- Document segment
[Begin]
Pop quiz: in the election of 1860 that preceded the Civil War, how many electoral votes did the Republican, Lincoln, win in the South? Zero. How many did the Democrat, Steven Douglas win?
Also zero.
The South had completely disrupted the party convention and ran its own candidates -- TWO of them, Breckinridge and Bell -- who won ALL of the Southern vote. The schism was going on even then.
Add to this George Wallace, who petitioned Barry Goldwater for a spot as his running mate in 1964 and, when turned down, had to be talked out of running on his own, by Goldwater. Oh btw Goldwater had Klan support too, though he didn't seek it.
Bottom line in this history: for 99 years after the Civil War,
everybody in the South was a Democrat, if they were registered to vote at all. If you ran for office you either (a) ran as a Democrat, or (b) lost the election. That means whether you were a racist or not, you were a Democrat. Because identifying with the "party of Lincoln" was unthinkable. Lincoln, remember, represented "Big" federal government, and had vanquished and humiliated them. The DP represented "states rights" --- you know, the same buzzword later used by George Wallace and Ronald Reagan.
And the whole time the enormous schism between the South (which was always conservative) and the rest of the DP, which morphed into Populist-cum-Liberal with the turn of the century, resulted in two vastly different faces for the same party -- a Democrat in Massachusetts had little or nothing in common with a Democrat in Alabama. And the reason for that is political parties do not operate to represent an ideology -- they operate to win elections, however they can. And if that means morphing with the times, then morph they do. Both the DP and the RP did in fact just that.
[End]
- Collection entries
[Begin]
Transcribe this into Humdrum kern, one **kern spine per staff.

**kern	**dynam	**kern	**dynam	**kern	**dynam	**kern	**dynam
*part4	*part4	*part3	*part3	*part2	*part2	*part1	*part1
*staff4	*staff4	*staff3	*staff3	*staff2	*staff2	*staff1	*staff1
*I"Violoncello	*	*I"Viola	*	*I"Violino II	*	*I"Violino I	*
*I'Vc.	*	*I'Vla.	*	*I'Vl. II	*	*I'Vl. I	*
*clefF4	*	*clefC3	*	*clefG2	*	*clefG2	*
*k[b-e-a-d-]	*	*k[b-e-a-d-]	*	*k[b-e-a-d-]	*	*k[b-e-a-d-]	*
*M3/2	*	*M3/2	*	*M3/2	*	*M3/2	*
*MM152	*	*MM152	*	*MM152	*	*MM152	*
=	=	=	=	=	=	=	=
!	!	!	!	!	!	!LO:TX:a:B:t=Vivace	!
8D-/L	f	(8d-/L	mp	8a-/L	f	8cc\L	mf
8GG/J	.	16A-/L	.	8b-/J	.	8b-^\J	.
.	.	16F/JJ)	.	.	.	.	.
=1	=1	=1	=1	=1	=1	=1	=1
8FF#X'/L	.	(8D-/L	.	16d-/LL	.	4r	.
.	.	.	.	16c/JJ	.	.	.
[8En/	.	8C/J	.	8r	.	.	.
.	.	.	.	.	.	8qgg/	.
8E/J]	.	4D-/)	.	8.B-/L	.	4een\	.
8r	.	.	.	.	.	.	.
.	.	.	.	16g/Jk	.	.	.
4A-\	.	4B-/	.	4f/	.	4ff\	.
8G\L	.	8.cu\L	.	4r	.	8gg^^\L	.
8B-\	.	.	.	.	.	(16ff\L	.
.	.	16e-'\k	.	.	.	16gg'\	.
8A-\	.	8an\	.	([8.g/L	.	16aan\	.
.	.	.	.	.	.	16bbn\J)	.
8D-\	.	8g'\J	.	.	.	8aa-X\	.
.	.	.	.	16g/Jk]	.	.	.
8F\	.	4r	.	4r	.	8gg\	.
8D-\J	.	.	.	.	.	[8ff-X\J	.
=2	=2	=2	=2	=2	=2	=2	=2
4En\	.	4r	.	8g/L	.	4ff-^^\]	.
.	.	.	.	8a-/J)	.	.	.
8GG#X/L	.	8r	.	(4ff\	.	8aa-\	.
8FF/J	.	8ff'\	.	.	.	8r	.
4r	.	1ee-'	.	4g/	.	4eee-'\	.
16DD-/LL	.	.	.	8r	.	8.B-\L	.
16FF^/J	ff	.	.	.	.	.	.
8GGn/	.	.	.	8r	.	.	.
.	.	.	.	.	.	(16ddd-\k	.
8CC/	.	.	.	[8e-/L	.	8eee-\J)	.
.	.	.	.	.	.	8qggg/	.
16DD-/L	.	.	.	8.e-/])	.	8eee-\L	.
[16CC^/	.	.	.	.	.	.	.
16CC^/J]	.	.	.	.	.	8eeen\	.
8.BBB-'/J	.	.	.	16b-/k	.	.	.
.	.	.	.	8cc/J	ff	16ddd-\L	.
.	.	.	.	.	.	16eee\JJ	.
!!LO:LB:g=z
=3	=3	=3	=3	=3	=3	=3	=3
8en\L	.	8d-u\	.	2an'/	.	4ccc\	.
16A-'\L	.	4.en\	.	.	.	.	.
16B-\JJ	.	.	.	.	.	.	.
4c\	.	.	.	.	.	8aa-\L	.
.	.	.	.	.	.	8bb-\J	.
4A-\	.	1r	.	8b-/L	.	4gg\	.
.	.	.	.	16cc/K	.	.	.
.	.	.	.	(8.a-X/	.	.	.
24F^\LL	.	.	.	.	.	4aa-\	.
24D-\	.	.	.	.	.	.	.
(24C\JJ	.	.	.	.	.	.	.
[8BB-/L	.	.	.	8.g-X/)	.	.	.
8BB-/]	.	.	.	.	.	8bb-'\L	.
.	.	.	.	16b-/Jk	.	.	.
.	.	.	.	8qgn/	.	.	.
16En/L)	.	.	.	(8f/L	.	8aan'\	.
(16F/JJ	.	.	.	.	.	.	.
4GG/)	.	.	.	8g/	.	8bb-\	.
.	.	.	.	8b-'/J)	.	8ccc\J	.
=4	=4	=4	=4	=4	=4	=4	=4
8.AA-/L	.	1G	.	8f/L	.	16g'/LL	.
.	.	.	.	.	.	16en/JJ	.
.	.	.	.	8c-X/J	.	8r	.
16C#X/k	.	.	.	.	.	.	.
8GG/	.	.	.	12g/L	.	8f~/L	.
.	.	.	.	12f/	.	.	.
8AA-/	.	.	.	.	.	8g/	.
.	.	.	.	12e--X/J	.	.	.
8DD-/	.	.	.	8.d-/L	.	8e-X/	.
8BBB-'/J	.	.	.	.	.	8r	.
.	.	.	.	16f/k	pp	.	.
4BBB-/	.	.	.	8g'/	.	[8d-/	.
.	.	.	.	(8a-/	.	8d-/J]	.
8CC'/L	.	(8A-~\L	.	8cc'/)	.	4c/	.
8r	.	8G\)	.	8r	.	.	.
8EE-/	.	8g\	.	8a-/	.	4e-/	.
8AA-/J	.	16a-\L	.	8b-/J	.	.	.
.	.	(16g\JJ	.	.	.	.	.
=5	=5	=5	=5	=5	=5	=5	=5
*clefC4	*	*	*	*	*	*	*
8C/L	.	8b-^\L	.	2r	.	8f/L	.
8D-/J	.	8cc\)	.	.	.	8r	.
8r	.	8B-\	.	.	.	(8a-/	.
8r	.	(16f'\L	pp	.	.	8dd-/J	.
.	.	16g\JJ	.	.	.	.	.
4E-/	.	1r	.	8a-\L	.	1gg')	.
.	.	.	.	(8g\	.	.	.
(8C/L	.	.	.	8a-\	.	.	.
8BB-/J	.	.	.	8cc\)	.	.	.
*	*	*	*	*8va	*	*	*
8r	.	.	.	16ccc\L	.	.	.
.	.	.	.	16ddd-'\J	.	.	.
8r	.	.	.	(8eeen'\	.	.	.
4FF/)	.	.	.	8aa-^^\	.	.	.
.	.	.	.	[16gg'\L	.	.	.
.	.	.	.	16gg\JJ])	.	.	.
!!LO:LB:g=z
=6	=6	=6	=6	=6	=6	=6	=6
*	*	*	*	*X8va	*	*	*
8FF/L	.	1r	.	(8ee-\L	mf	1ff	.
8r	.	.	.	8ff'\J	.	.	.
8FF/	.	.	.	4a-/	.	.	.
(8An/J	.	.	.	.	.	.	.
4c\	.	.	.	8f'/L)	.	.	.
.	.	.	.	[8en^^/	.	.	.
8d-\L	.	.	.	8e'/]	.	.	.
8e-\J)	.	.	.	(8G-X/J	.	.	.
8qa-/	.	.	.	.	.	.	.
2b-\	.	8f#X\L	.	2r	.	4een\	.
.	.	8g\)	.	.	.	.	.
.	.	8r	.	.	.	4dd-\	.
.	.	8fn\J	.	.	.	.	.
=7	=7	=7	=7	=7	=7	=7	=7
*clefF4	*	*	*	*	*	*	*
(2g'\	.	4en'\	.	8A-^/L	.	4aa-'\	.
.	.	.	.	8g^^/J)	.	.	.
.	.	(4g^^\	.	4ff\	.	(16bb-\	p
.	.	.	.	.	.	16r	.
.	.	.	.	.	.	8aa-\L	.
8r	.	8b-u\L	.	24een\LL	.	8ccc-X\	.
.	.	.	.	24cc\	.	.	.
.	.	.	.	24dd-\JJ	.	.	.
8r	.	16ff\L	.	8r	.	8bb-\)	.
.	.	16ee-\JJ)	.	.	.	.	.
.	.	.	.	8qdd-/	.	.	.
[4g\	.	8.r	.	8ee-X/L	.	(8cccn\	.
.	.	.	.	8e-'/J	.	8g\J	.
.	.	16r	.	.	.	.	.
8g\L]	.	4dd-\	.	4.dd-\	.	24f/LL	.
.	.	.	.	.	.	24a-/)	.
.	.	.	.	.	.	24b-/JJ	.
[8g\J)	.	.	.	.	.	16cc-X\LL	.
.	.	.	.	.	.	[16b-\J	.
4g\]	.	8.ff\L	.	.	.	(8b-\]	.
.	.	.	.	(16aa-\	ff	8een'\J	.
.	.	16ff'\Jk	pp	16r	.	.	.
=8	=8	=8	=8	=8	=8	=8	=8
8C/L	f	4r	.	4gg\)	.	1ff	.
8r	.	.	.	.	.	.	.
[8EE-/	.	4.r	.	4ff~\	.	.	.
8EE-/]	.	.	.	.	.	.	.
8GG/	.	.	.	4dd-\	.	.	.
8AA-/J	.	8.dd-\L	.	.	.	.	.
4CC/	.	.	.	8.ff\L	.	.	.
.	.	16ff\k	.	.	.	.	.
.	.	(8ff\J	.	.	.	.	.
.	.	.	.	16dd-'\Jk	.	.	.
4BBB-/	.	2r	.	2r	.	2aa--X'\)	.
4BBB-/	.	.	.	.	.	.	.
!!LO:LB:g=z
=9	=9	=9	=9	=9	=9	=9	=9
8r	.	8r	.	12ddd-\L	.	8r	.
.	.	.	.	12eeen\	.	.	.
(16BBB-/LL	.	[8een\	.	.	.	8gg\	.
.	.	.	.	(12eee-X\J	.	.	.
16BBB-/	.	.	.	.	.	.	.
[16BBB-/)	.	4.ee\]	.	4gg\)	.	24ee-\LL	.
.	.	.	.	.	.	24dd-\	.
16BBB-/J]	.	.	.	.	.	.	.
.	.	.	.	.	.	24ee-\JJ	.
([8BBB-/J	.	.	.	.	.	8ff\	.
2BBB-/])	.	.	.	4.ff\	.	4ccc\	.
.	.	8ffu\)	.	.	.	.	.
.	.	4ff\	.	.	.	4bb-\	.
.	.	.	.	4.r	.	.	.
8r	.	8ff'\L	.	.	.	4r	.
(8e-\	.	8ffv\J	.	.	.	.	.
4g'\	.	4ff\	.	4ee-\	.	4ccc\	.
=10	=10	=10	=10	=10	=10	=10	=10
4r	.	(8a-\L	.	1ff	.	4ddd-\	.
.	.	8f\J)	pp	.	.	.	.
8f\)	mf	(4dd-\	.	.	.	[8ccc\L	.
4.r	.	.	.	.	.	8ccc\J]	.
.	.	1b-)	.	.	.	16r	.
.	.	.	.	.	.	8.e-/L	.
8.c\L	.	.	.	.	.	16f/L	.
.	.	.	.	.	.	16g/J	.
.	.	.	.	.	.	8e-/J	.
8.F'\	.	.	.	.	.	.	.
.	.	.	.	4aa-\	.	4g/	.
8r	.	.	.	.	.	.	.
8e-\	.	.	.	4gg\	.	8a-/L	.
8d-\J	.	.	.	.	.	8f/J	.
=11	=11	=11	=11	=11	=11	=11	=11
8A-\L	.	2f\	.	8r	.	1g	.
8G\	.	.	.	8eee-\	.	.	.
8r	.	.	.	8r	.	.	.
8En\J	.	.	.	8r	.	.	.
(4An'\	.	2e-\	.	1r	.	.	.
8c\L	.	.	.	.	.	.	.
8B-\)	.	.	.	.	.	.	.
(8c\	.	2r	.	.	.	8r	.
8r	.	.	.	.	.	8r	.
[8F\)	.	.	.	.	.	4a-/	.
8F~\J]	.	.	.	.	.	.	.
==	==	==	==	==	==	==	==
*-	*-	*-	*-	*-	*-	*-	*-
[End]
- Written tasks
1) In the passage on Southern voting history, which two candidates won all of the Southern vote in 1860?
2) Reproduce the passage on Southern voting history from "Bottom line in" up to and including "and Ronald Reagan.".

- Solutions
1) Breckinridge and Bell

2)
Bottom line in this history: for 99 years after the Civil War,
everybody in the South was a Democrat, if they were registered to vote at all. If you ran for office you either (a) ran as a Democrat, or (b) lost the election. That means whether you were a racist or not, you were a Democrat. Because identifying with the "party of Lincoln" was unthinkable. Lincoln, remember, represented "Big" federal government, and had vanquished and humiliated them. The DP represented "states rights" --- you know, the same buzzword later used by George Wallace and Ronald Reagan.